Pelegrí Viader introduced the Eutopia project, an alliance of six European universities seeking to create a connected, inclusive community. The project plans to offer the possibility to enrol in a new model for higher education in Europe and study in different campuses each semester. The universities that are part of the project are Vrije Universiteit Brussel, CY Cergy Paris Université, University of Gothenburg, University of Ljubljana, Universitat Pompeu Fabra and University of Warwick.
As Viader explained, the Eutopia project goes further than an Erasmus. It eliminates most of the paperwork obstacles and integrates the teaching resources and capacities alongside the research bodies and the administrative staff. Viader underlined that the project aims to create one or more degrees recognized by the European Union, with official validity in all the EU. For the moment, the Eutopia project is at a pilot stage, testing all the possibilities to successfully transform a traditional degree into a European degree or exploring the creation of a brand-new degree such as Artificial Intelligence, for example.
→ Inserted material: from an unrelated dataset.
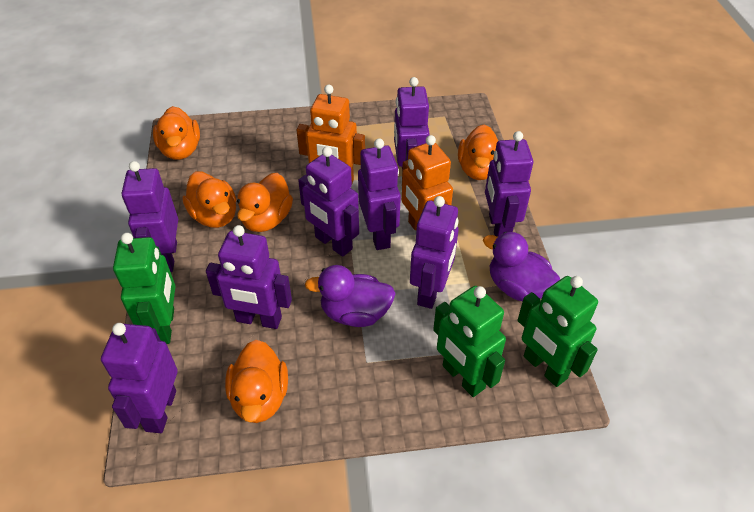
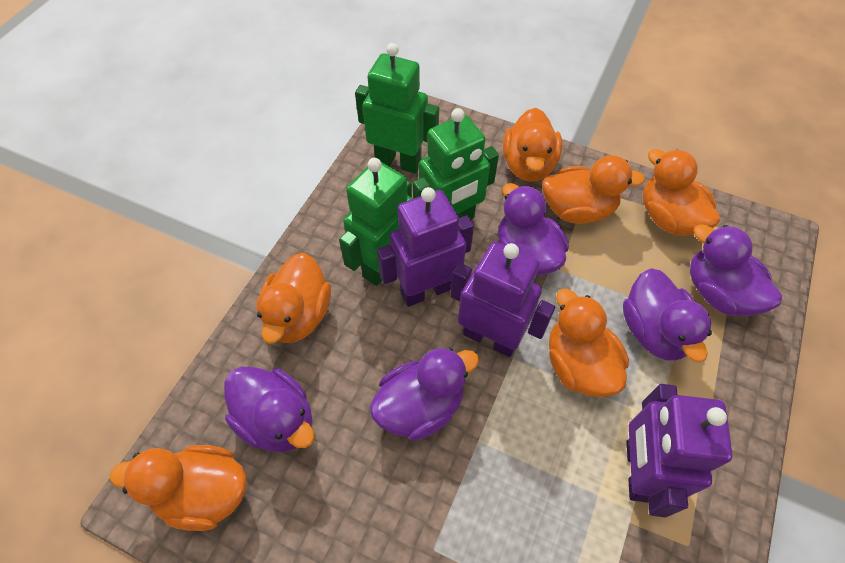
orange duck: [153,106,200,160] [182,171,236,228] [225,340,288,423] [237,173,293,232] [458,124,498,180] = 5 -> [110,445,246,531] [256,253,331,344] [503,108,562,182] [542,155,645,224] [549,289,629,397] [643,149,720,236] = 6
orange robot: [297,85,365,183] [402,135,453,230] = 2 -> none = 0
purple duck: [305,265,396,327] [483,232,560,301] = 2 -> [224,367,315,452] [370,347,479,441] [498,183,569,275] [623,269,712,363] [690,224,782,316] = 5
purple robot: [101,323,178,433] [122,161,178,272] [206,225,292,329] [298,147,359,257] [358,139,401,250] [394,77,430,167] [410,196,459,309] [485,131,533,237] = 8 -> [377,187,474,307] [450,242,555,357] [627,384,733,517] = 3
Later on, the Deputy Rector of the UPF spoke about the Open Innovation Challenge, a part of the Eutopia project that intends to transform universities into actors of societal change, fostering international and regional collaboration with public and private partners. For this purpose, Viader presented the Glocal Challenges course. In this course, the students of the Eutopia project universities will have the opportunity to develop projects to find solutions to real social problems and concerns.
Viader explained the timeline and how the Glocal Challenges course is set-up. The intention is to create a maximum of 8-9 groups of students from different backgrounds that will face local challenges scalable to a global situation and come out with a project to try to solve it. At the end of the course, the students will present all the projects, and the most original and solidly-feasible will be chosen for the Eutopia Challenge Hackathon that will be held next October in Gothenburg along with the other Eutopia universities projects. There, the six groups will be remixed and will work on a new challenge where three teams will be chosen to compete for the Final Prize at Warwick.
Pelegrí Viader and Albert Carreras encouraged all ESCI-UPF students to participate in the Glocal Challenges course and remind them that they can still apply to the enrollment process until March 7th.